__SET OF TASKS__:
(a) Reproduce the news passage from "Ironshore at that" up to and including "Amanda Qiu (right)".
(b) Answer these questions using the news passage on Chinese lending and espionage:
(i) What stake in Ironshore did Fosun purchase?
(ii) How many overseas bank branches has China opened?
(iii) How much money did Jarvis announce for upgrading encrypted government tech?
(c) Turn the paragraph of the news passage that begins "Measures: Jarvis announced" into a bulleted list that keeps its main facts.

__GIVEN PASSAGE__:
= = =

Scale: AidData tallies more than $200 billion in Chinese official lending to nearly 2,500 U.S. projects between 2000 and 2023, from LNG terminals and pipelines to data centers and corporate credit lines for giants like Amazon, Tesla, Boeing, and Disney.
Method: The money often took a detour through shell firms in places like the Cayman Islands, Bermuda, and Delaware, which made the loans look like ordinary private finance instead of credit from state banks that answer to the Communist Party's Central Financial Commission.
Targets: A big chunk of the lending bankrolled Chinese acquisitions or stakes in U.S. firms working on robotics, semiconductors, biotechnology, and other dual use tech that matters for fighter jets, submarines, and telecom networks, not just gadgets and insurance products.
Red flags: Once regulators dug in, they forced reversals. One example is the $1.8 billion purchase of an 80% stake in the U.S. insurer Ironshore by the Chinese conglomerate Fosun. The deal was financed in part by about $1.2 billion in loans from four Chinese state-owned banks, routed through a Cayman Islands vehicle to support Fosun’s acquisition of Ironshore.
Ironshore at that time already owned Wright USA, an insurance agency that specializes in professional liability policies for federal employees, including many CIA and FBI personnel.
This obviously heightened regulatory concerns about sensitive data exposure under foreign ownership.
Arms race: Washington has tried to catch up by beefing up the Committee on Foreign Investment in the U.S. and blocking more deals since 2020, but China has responded by opening more than 100 overseas branches of its banks so it can keep routing capital through ever more opaque offshore structures.

🇬🇧 UNITED KINGDOM
LinkedIn CCP Spies
Shirly Shen (left) and Amanda Qiu (right)
Speaking of China, U.K. Security Minister Dan Jarvis told Parliament the government will not tolerate "covert and calculated" interference after an MI5 alert warned MPs and staff about suspected Chinese state recruitment on LinkedIn. The warning named two profiles and triggered a package of new security measures.
Profiles: The notice singled out LinkedIn accounts named "Amanda Qiu" and "Shirly Shen," which MI5 says operate for China’s Ministry of State Security, though the real account holders are unknown.
Tactics: Pitches posed as "civilian recruitment headhunters" seeking "insider insights," with paid trips to China and payments in cash or cryptocurrency to cultivate long-term sources across Parliament, think tanks, and consultancies.
Response: Commons Speaker Sir Lindsay Hoyle and Lords Speaker Lord McFall circulated the alert. Conservative researcher Simon Whelband found a three-month-old message from "Shirly Shen" offering a supposed consultancy role.
Measures: Jarvis announced £170m to upgrade encrypted government tech, tighter rules on covert political funding, stronger Electoral Commission enforcement, extra protections for university research, and security briefings for candidates in elections next May.

= = =

__RECORD EXTRACTS__:

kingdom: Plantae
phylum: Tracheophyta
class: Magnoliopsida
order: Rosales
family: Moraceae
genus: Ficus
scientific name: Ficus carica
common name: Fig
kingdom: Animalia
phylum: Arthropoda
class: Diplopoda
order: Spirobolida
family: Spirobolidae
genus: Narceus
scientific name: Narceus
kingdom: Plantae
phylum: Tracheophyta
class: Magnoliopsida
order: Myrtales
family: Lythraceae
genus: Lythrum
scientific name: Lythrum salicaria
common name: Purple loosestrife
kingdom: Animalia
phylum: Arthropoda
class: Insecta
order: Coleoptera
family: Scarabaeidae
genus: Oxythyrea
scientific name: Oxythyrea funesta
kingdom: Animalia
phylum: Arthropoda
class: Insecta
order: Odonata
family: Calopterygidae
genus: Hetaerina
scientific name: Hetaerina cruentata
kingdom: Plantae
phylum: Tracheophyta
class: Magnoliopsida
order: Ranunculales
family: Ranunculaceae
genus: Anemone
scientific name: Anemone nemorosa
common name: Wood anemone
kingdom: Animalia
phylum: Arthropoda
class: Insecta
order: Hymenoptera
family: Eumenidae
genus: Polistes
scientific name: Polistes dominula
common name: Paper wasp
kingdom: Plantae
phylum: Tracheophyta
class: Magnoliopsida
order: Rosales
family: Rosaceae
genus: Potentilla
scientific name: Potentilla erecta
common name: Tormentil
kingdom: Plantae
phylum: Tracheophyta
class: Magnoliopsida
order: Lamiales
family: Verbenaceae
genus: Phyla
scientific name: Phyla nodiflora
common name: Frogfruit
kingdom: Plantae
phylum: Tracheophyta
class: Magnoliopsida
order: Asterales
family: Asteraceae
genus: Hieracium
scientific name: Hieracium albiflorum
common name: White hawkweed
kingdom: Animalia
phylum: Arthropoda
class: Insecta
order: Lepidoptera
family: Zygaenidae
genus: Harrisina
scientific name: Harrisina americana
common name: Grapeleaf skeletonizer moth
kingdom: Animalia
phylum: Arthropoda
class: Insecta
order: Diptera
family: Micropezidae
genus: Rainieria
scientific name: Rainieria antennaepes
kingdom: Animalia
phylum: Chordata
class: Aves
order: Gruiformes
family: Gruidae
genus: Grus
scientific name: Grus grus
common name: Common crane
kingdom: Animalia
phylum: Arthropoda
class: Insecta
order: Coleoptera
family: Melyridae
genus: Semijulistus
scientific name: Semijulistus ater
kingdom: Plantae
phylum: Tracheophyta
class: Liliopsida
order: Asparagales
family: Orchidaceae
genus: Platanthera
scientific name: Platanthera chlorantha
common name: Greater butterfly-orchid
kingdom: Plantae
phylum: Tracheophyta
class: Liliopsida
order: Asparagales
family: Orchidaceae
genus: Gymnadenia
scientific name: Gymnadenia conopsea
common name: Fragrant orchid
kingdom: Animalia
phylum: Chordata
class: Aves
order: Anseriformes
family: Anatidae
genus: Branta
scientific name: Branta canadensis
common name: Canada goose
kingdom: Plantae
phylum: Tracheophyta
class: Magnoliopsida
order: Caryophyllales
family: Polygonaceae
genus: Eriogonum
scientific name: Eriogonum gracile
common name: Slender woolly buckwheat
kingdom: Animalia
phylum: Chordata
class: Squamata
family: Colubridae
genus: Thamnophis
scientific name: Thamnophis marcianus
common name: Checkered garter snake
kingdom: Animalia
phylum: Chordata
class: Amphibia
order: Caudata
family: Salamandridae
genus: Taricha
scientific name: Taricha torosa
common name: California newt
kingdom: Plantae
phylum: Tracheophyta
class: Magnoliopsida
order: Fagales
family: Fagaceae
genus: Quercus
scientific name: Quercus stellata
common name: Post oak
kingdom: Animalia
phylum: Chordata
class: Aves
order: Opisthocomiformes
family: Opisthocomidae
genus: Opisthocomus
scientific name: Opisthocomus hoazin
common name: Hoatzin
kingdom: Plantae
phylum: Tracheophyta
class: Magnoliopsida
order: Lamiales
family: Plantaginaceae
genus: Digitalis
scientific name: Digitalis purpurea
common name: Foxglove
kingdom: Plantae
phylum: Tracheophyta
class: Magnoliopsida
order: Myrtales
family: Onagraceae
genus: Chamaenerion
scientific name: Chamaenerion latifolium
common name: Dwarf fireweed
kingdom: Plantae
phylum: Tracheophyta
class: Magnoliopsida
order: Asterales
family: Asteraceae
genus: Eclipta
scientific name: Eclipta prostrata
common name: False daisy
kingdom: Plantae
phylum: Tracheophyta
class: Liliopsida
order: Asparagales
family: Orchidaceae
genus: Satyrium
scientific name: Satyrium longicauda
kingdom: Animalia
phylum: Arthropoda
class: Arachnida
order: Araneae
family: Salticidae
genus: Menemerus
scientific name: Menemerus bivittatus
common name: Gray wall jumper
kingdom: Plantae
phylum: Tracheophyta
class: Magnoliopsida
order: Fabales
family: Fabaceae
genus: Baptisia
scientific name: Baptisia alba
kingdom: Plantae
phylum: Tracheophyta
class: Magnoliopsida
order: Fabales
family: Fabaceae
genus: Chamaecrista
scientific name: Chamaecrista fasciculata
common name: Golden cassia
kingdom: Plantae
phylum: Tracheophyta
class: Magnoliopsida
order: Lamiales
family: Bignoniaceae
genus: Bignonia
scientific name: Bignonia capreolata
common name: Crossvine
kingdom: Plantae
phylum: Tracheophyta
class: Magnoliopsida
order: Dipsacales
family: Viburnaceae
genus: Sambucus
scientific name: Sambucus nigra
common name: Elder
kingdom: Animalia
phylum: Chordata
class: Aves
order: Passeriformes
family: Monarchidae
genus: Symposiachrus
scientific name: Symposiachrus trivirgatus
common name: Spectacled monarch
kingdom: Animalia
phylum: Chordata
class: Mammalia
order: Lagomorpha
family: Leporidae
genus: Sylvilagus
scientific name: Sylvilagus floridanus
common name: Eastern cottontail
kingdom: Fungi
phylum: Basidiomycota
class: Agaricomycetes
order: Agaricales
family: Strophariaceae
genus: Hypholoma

= = =

__SET OF ANSWERS__:
(a)
Ironshore at that time already owned Wright USA, an insurance agency that specializes in professional liability policies for federal employees, including many CIA and FBI personnel.
This obviously heightened regulatory concerns about sensitive data exposure under foreign ownership.
Arms race: Washington has tried to catch up by beefing up the Committee on Foreign Investment in the U.S. and blocking more deals since 2020, but China has responded by opening more than 100 overseas branches of its banks so it can keep routing capital through ever more opaque offshore structures.

🇬🇧 UNITED KINGDOM
LinkedIn CCP Spies
Shirly Shen (left) and Amanda Qiu (right)

(b)
(i) An 80% stake.
(ii) More than 100.
(iii) £170m.

(c)
Jarvis announced:
- £170m to upgrade encrypted government tech
- Tighter rules on covert political funding
- Stronger Electoral Commission enforcement
- Extra protections for university research
- Security briefings for candidates in elections next May